Additionally, the preview loads quickly and opens almost every file format you can insert into it, including some amazing formats such as Adobe Illustrator, EPS, FAX, Microsoft PowerPoint, Adobe Photoshop, RAW and TIFF. Many of the edits you can make to PDF using markup can also be made to image files, and there are other image editing tools such as color adjustment (exposure, contrast, saturation sharpness, and more).
Preview is an excellent tool to open and export files in any file format. For example, you can open a TIFF and convert it to JPEG. Although the preview does not currently open .webp graphics file formats (and neither does Adobe Acrobat), it can be done by removing the file name “webp” file extension and changing it to “jpg,” “gif” or whatever file format is best for you. Works.
Adobe Acrobat Reader DC, Standard DC, and Pro DC
Adobe offers three apps for PDF. Acrobat Reader DC, Acrobat Standard DC and Acrobat Pro DC. First, here’s a quick summary of each app, then we’ll go deeper.
Acrobat Reader DC: This app is a lot like Apple Preview, but it has a small set of features. It lets you read, comment, sign and print PDFs. It tracks response notation. That’s it. It’s free.

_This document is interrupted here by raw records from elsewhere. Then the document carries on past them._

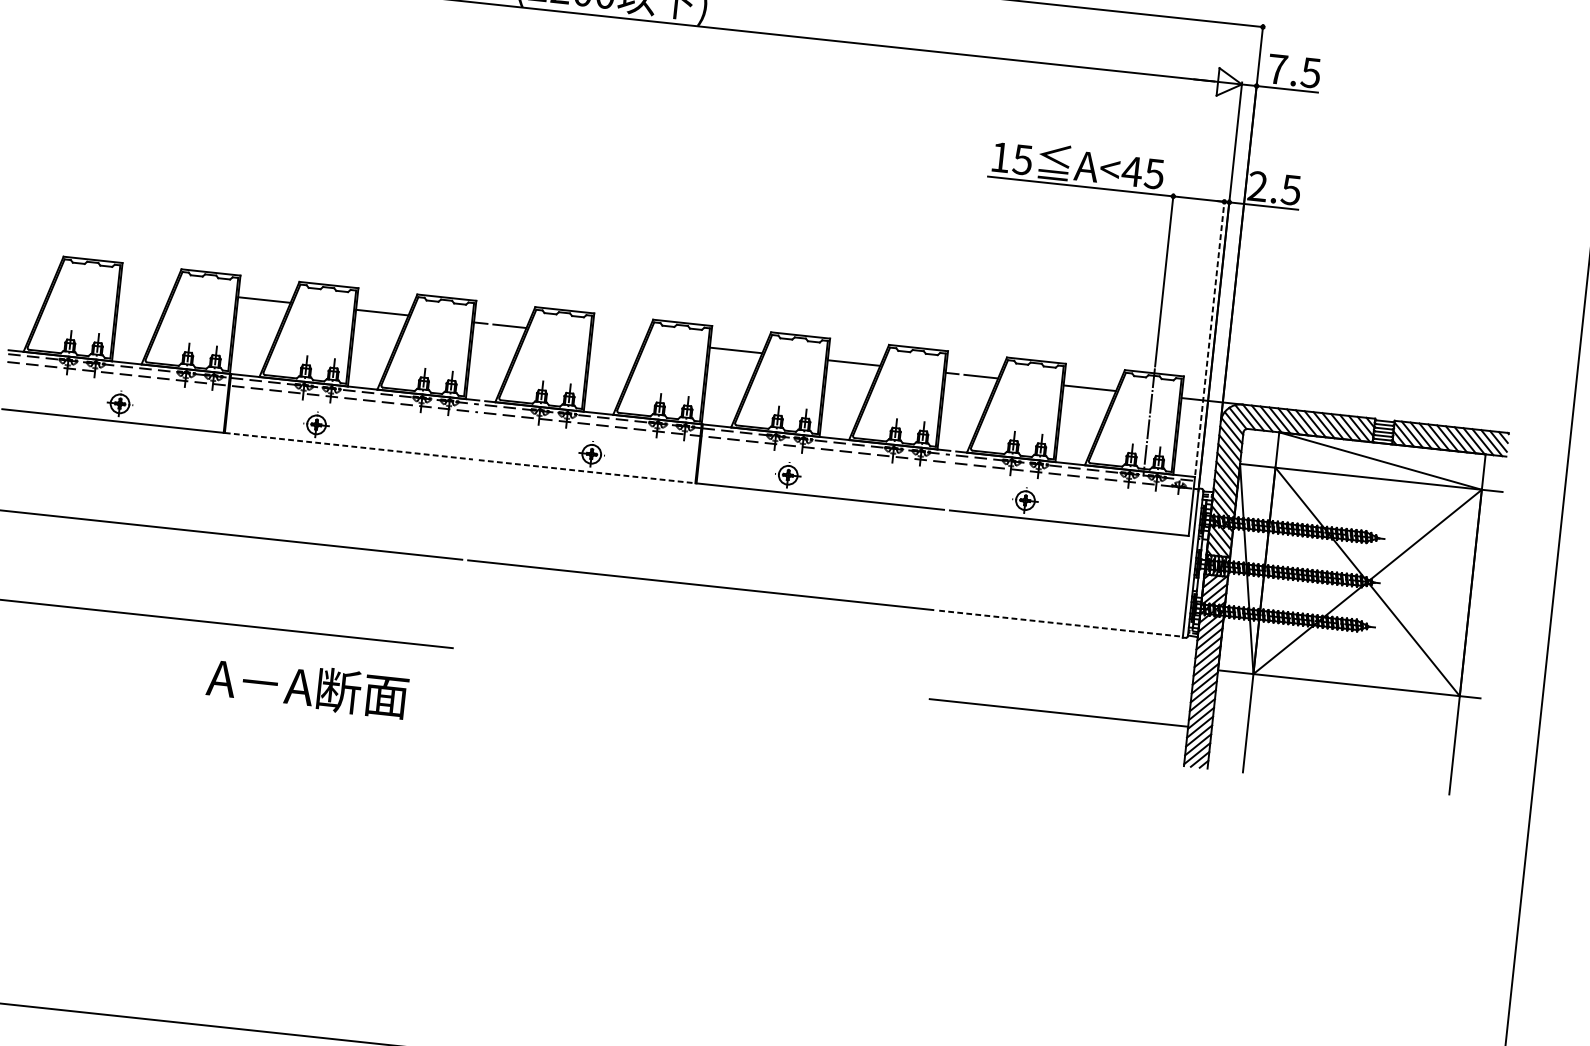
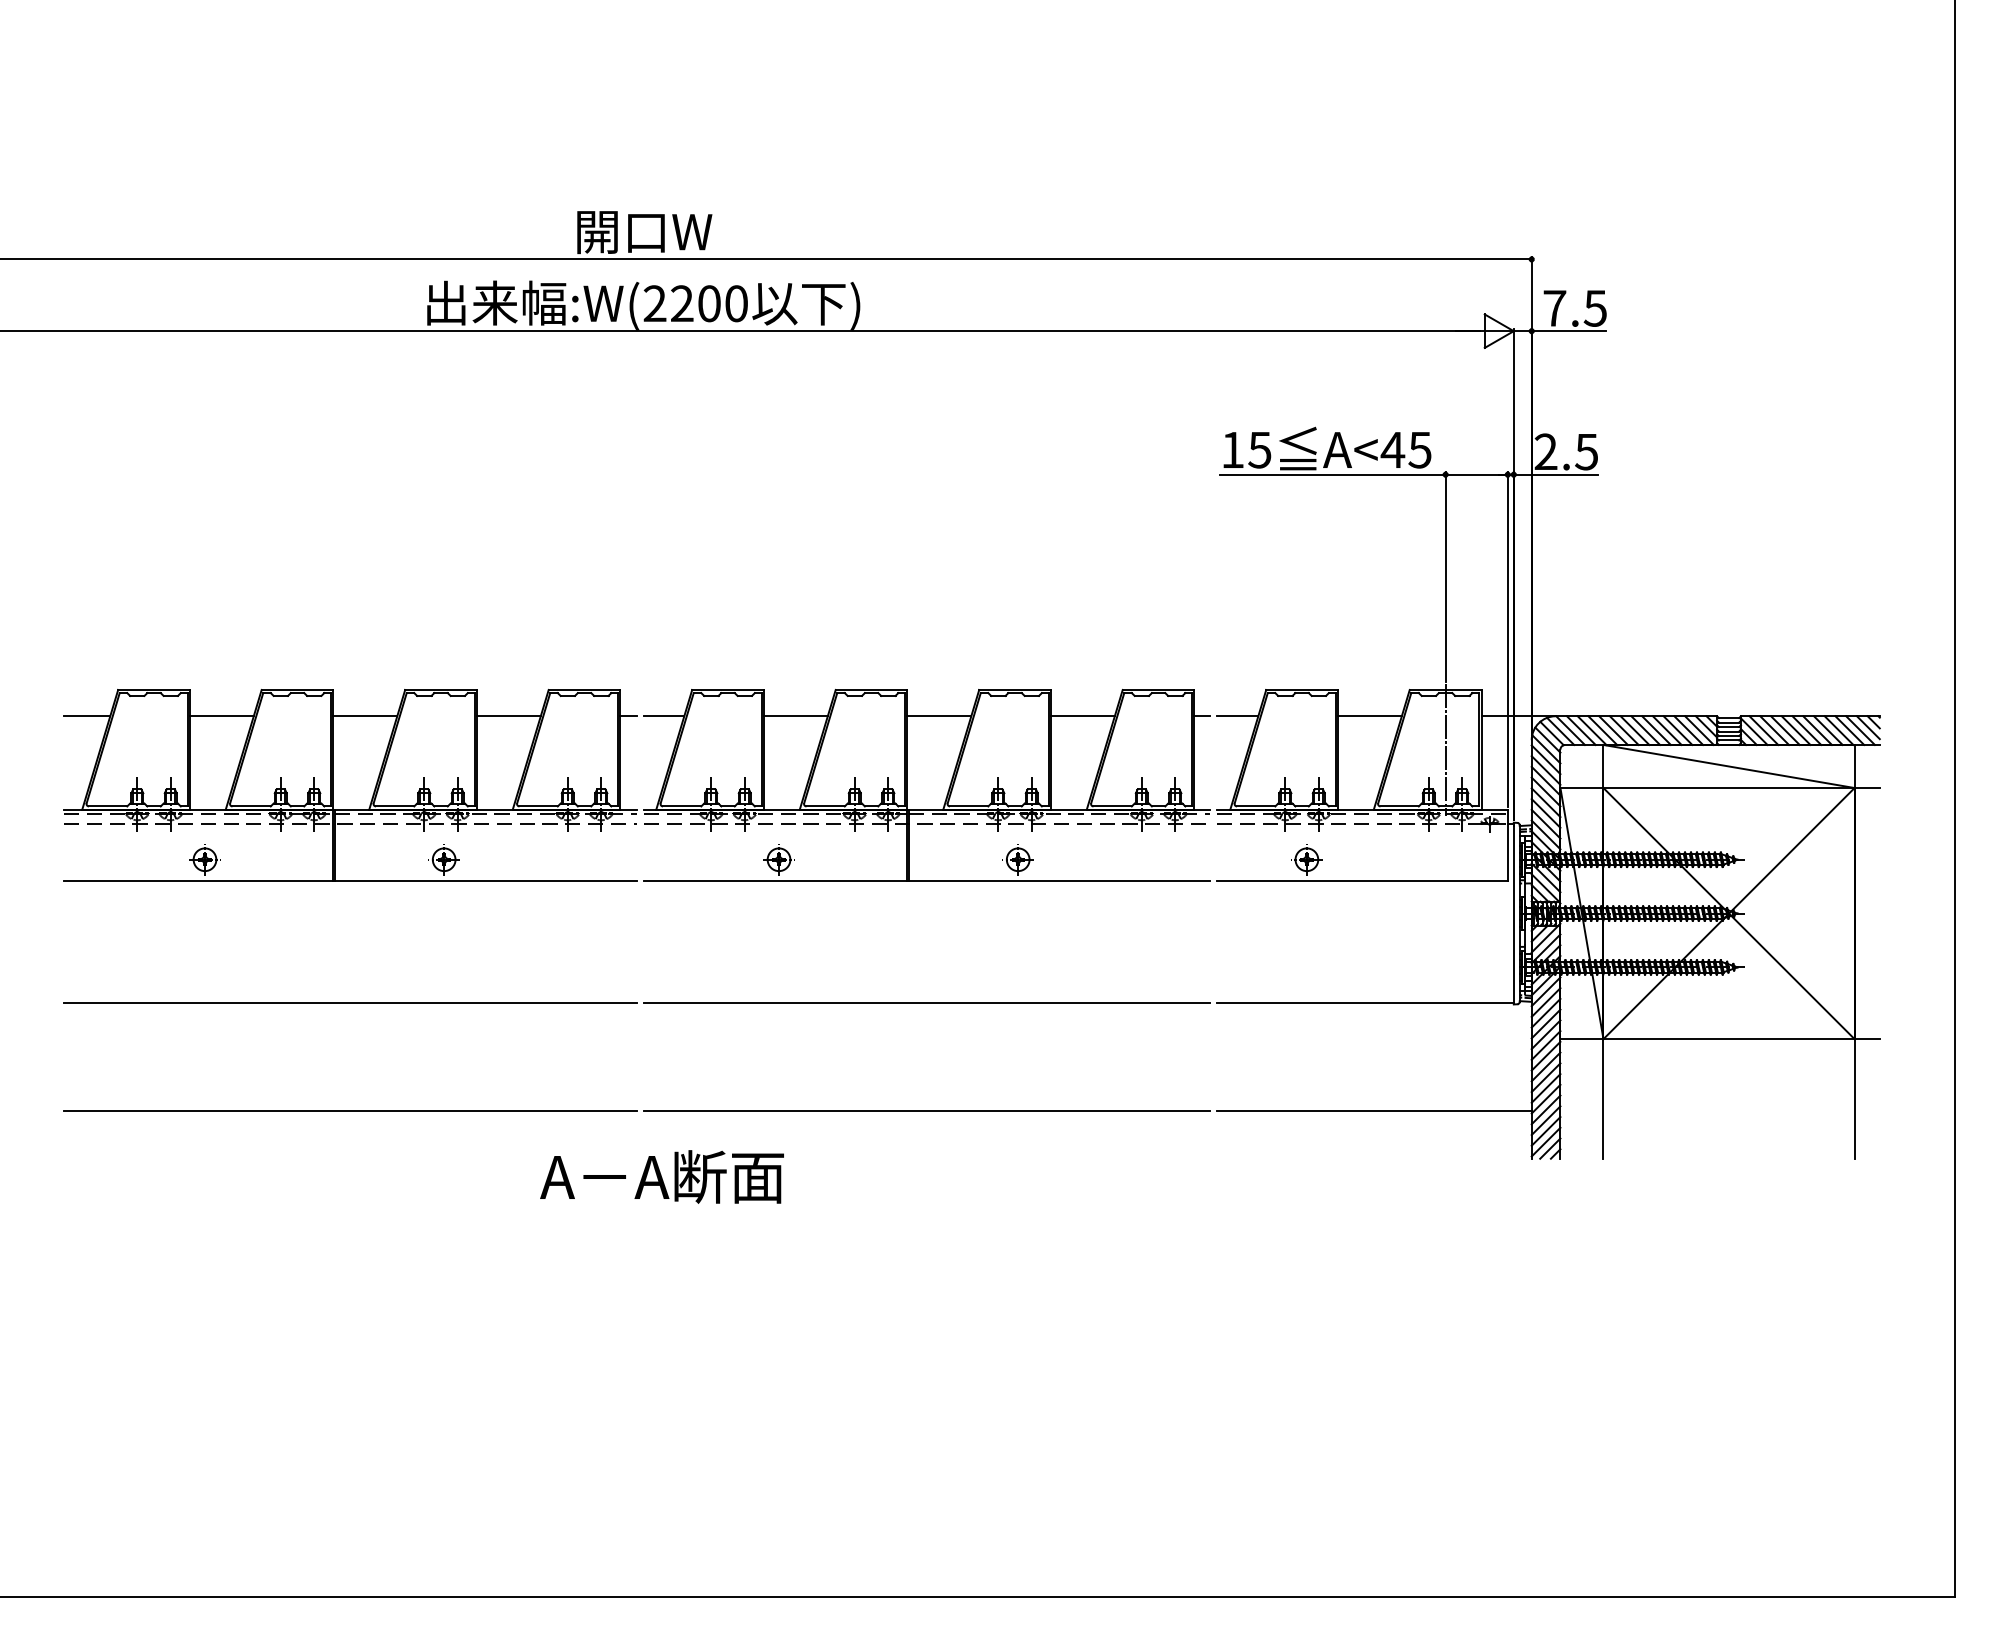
line: (36, 275) -> (87, 716), added
line: (146, 287) -> (221, 716), added
line: (1209, 337) -> (1507, 639), dashed -> solid
line: (617, 338) -> (795, 716), added
line: (348, 446) -> (485, 881), dashed -> solid
line: (586, 471) -> (775, 881), dashed -> solid
line: (1061, 623) -> (1366, 1003), dashed -> solid
line: (690, 673) -> (926, 1110), added
text: (307, 687) -> (661, 1176), moved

Acrobat Standard DC: This app had more creation tools than Reader DC, such as editing tools, export tools, and more. $ 13 per month.
Acrobat Pro DC: More than just the standard DC creation tool, including the comparison tool, to convert scanned documents to PDF and much more. $ 15 per month.

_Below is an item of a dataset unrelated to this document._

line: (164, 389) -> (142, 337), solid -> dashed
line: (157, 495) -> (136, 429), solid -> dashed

Although Acrobat Reader DC and Acrobat Standard / Pro DC are connected to Adobe’s subscription programs, there are many good things to say about them. Reader speeds have improved in recent versions, and when the reader recalls the complete need to download and install Adobe Creative Cloud software in hopes of opening a critical PDF file, the reader can open current versions of DC and Acrobat Standard / Pro DC. And a wide range of file formats, including Microsoft Word documents, text files, HTML files, Corel WordPerfect files, OpenOffice and StarOffice files, 3D files, Autodesk AutoCAD files, Microsoft Project files, and various video formats.
Adobe has an annoying subscription request warning, no matter which Acrobat DC app you use. After opening your first PDF file in Acrobat and if you do not decide and do not click on the “Do not show this message again” box, Acrobat DC will try to make itself your default application for opening and working PDF files, promoting its follow-up ads. . Subscribe to the Adobe Acrobat DC Platform to gain access to the editing, markup, export and security features of your documents. These built-in ads can drive users out of their minds.

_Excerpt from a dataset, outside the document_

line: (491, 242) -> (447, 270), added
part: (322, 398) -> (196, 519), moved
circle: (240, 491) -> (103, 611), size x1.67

Adobe Acrobat Standard or Pro DC subscriptions lead to the ability to clearly mark-up and edit PDF files, and may be part of a suite that works well with other Adobe programs such as Illustrator, Lightroom, InDesign and others. Your subscription fee allows access to features such as PDF editing, adding comments, text recognition, file conversion and signing requests in PDF format, creating a PDF file field that can be signed, and creating stapled forms. Web-based business.
If the rare need for a PDF editing tool seems too much for your Adobe subscription fee, there are other apps that allow you to edit large PDF files and offer paid one-end software. Scheme functions as a free, open source PDF reader and editor, and the excellent PDFPen software from Smile Software adds a comprehensive set of PDF editing and markup tools for a one-time payment of $ 80.
The last row
If your PDF requirements are limited to filling out forms, signing documents, and other basic functions, previews should suffice, and are available on every Mac. Adobe Acrobat Reader DC is free but has a smaller set of features than the preview.
But Apple has embraced and embraced many of the functions of Adobe Acrobat in recent years, making Adobe an iconic brand name to professionals. If the demand for your PDF is more production-oriented and regular, you can use the tools provided in Adobe Acrobat Standard or Pro DC.